The second question is harder and depends on the airlines and airports. In general you ought to feel safe if (a) both airlines are full-service airlines, (b) the airport is a hub for at least one of the airlines, and (c) they interline well enough that you can book the connection there in the first place.

If neither airline has a hub at the connection point (but they are still full-service), there's still a good chance that your baggage can be transferred if it is still a hub for someone that the two airlines interline with.

On the other hand, if you're making a rare connection at a smallish airport where it is unusual for anyone to connect, it may be that it's simply impossible: The ground operations is not set up to take bags from arriving planes anywhere else than to a baggage carousel where you need to pick it up.
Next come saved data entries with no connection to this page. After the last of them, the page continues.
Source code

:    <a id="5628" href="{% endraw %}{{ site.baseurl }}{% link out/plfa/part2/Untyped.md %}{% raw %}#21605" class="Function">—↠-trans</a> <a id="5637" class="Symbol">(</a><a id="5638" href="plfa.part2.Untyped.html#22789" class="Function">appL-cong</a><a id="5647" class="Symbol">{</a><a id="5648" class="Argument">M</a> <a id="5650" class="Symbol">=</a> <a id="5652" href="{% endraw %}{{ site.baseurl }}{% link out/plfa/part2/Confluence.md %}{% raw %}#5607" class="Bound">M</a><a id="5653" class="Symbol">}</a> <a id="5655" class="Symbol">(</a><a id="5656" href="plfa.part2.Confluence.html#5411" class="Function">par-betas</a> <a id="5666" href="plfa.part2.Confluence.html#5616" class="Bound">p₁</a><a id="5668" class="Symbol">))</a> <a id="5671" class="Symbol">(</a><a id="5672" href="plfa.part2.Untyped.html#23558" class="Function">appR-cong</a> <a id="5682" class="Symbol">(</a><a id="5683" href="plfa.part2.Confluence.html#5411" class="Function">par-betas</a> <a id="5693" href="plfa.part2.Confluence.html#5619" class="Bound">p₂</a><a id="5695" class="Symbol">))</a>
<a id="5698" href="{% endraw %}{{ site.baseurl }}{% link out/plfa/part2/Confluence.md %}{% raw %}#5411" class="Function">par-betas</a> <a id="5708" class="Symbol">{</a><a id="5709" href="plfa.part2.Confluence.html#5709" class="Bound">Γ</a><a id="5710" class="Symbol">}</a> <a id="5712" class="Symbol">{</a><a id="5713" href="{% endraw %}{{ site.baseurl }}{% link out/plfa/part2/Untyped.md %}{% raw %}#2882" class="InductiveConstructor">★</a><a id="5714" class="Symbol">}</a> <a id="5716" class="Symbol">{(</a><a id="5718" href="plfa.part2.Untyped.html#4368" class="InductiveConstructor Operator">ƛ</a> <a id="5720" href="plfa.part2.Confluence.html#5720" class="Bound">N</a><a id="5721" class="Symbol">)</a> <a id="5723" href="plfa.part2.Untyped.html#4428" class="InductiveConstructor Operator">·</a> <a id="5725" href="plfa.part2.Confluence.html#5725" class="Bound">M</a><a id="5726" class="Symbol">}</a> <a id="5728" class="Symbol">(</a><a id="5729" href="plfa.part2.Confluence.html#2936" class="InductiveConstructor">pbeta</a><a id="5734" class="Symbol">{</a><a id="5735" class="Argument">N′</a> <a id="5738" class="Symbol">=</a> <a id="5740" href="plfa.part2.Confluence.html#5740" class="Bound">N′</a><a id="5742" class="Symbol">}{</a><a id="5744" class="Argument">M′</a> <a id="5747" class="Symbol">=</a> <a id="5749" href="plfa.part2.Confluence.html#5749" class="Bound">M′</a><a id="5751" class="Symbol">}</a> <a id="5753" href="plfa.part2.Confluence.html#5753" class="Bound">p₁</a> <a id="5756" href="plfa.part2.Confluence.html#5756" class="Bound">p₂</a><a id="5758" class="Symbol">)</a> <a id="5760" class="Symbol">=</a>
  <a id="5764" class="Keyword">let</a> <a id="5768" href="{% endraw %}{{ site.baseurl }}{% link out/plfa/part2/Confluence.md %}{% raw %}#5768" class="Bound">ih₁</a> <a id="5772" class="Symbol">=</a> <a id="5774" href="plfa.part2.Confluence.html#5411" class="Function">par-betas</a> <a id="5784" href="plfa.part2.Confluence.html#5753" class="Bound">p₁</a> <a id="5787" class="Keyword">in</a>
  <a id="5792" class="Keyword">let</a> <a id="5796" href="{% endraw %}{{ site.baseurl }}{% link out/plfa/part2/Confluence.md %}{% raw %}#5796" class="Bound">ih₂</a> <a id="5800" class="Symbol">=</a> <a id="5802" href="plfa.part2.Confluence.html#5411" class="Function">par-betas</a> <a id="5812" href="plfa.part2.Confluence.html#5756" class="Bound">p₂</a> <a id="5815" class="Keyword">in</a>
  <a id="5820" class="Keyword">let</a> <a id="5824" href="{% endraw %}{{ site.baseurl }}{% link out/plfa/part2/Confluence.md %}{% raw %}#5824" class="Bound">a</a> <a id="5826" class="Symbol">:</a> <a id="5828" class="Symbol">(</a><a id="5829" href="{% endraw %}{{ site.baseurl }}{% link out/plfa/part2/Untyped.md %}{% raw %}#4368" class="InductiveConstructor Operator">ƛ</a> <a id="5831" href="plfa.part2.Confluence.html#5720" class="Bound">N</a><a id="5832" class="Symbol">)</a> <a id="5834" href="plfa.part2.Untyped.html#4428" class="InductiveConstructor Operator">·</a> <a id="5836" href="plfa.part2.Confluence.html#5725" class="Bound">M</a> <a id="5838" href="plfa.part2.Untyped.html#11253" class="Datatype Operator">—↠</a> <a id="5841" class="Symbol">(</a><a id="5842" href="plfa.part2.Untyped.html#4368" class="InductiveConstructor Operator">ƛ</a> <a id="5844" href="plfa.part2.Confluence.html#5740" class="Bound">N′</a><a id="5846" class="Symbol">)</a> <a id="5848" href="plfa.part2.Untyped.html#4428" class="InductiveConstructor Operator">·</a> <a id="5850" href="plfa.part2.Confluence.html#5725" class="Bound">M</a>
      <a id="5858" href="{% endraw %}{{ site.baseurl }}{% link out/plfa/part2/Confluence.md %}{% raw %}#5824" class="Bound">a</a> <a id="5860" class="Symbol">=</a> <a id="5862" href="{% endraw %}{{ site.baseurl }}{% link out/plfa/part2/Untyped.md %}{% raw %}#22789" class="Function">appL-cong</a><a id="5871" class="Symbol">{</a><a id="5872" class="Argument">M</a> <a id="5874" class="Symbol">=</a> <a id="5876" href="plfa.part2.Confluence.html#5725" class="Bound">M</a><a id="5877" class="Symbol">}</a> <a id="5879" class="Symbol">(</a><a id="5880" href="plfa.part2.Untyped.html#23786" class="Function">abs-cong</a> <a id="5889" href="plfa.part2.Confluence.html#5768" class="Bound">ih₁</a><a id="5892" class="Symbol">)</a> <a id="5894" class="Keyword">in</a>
In the two latter cases, my recommendation is to contact one of the airlines before booking and ask if they interline baggage at XYZ with other airline such-and-such.

A final wrinkle is that even if you can get your bags checked through it may not be possible to issue a boarding card for all your legs at the airport you start out at. This is getting rarer nowadays -- and can be moot if the second airline lets you check in and get a boarding pass online -- but in some cases you may still need to go to the (airside) transfer desk at the layover point to get your onward boarding pass printed. You won't need to worry about in advance anyway, though.


(Why, then, is the standard question "do you have a single PNR", rather than "do you have a single e-ticket number", when it's the latter that matters? Mostly because it's easier for most people to find and compare the PNR in the paperwork they get from their travel agent, than to look for an e-ticket number somewhere in the small print. If the PNRs do match, then it's certain that there's also a single underlying ticket; if they're different more investigation may be needed.)


In your particular case: SilkAir is a regional subsidiary of Singapore Airlines, who is in Star Alliance together with Lufthansa. Even though SilkAir is not itself a Star Alliance member, you can rest assured that they interline baggage with their parent's alliance partners at their own main hub.